Closed aschulm closed 9 years ago
It's a misleading function name, carried over from the Saleae API docs. When your capture finishes, capture_start will return, but this probably isn't the desired behavior in most cases. I have literally one script using this stuff right now, so feel free to change to a more sane API and I'll update my side.
Well my bigger concern is the fact that your documentation says that command should return immediately and it doesn't. You also already have the "capture_start_and_wait_for_finished" which does the blocking start.
I found the non-blocking start useful.
My plan is to just add a wait_for_ack parameter to _cmd()
Huh. Clearly I thought about that and it doesn't behave as expected. A bit distracted today, sorry for the misinformation before.
Will saleae eventually send an ack for the capture / will this lead to an out-of-band ack at some point we have to deal with?
On Wed, Sep 9, 2015 at 4:31 PM Aaron Schulman notifications@github.com wrote:
Well my bigger concern is the fact that your documentation says that command should return immediately and it doesn't. You also already have the "capture_start_and_wait_for_finished" which does the blocking start.
I found the non-blocking start useful.
My plan is to just add a wait_for_ack parameter to _cmd()
— Reply to this email directly or view it on GitHub https://github.com/ppannuto/python-saleae/issues/3#issuecomment-139037252 .
No, capture never returns an ACK.
"Socket Command: capture This command starts a capture. It will return NAK if an error occurs.

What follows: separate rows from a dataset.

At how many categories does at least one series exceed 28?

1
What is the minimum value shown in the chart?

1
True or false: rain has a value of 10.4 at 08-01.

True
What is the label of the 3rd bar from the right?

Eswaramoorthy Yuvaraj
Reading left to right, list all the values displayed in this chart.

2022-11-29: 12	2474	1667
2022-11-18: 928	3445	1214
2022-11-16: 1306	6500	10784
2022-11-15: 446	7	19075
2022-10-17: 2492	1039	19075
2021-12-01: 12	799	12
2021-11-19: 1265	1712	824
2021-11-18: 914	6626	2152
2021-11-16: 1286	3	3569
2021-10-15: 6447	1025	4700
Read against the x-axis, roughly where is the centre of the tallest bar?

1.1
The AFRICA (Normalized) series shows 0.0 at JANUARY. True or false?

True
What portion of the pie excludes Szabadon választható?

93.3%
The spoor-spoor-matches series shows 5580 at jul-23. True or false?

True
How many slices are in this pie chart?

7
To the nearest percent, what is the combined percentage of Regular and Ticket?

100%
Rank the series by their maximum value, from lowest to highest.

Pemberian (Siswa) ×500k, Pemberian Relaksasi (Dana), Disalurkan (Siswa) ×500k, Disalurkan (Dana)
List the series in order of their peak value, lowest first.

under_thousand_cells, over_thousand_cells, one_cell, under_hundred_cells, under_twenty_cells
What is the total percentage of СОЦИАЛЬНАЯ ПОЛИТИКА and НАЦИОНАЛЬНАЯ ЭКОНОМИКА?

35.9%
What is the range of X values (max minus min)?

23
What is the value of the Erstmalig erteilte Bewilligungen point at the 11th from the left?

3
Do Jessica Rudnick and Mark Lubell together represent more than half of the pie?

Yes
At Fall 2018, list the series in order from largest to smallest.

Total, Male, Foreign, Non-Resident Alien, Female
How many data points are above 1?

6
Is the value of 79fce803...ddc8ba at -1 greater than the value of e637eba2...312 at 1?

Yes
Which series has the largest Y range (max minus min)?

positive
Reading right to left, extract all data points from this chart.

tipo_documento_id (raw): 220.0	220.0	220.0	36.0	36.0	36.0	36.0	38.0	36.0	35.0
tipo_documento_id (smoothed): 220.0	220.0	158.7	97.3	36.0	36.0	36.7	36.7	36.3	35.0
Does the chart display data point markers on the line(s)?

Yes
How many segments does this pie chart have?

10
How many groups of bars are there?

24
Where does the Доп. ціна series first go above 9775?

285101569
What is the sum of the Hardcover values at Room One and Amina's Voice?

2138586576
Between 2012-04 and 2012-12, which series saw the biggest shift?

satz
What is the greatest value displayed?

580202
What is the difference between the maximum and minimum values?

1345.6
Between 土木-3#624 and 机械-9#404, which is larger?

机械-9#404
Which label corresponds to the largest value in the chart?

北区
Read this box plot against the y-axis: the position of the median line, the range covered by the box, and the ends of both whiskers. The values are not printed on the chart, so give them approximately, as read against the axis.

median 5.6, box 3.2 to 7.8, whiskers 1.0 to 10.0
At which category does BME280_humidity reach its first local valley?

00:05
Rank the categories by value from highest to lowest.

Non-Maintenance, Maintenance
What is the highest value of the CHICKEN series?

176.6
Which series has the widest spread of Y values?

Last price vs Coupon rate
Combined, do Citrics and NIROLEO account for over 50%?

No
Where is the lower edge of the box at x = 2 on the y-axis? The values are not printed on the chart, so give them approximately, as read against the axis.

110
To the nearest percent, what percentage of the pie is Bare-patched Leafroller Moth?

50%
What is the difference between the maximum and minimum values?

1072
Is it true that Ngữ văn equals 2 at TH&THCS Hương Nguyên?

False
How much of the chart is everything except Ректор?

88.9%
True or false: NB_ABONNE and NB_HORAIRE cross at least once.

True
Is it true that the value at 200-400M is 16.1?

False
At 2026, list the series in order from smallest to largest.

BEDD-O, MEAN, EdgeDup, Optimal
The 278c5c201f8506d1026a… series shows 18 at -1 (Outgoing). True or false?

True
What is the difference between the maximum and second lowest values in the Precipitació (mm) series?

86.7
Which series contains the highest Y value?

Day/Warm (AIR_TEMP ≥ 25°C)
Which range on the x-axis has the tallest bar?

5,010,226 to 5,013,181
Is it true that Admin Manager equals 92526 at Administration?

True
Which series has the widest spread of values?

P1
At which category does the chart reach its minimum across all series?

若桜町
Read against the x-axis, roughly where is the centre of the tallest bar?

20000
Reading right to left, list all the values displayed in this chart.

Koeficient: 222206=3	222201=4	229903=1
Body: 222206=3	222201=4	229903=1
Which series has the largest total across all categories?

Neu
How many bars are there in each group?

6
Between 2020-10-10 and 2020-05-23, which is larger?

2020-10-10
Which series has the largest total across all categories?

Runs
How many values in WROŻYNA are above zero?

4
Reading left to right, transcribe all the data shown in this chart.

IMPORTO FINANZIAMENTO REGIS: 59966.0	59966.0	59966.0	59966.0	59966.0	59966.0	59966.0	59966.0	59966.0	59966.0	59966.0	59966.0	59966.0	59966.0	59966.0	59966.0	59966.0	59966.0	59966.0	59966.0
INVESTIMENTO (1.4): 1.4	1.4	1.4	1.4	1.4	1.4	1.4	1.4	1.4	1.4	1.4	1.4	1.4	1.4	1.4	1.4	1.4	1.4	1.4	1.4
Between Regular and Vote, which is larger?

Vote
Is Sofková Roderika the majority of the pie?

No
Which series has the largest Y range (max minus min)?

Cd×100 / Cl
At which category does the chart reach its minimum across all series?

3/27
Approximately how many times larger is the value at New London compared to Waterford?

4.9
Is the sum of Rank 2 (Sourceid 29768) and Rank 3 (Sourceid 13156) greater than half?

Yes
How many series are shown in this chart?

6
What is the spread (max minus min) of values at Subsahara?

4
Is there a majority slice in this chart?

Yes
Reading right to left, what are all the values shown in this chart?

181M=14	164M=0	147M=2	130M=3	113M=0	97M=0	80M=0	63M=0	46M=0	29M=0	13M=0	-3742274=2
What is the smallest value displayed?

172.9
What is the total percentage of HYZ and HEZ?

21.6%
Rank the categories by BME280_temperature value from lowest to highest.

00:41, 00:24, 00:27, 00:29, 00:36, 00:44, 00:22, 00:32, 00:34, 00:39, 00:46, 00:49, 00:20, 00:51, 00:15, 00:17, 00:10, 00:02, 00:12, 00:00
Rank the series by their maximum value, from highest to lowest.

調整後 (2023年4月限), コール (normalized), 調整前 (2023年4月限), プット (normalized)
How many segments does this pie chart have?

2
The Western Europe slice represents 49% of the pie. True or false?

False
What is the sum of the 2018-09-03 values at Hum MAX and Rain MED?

Example: capture"
I decided to add a wait_for_ack parameter to _cmd() with a default of True, and I only modified the capture_start() _cmd() call to not wait for ack.
capture_start() runs _cmd() which waits for an ACK
I guess we could consider a parameter to _cmd that specifies if it should wait for ACK or not, or we can just build the _send right into capture_start(), but that's kinda hacky.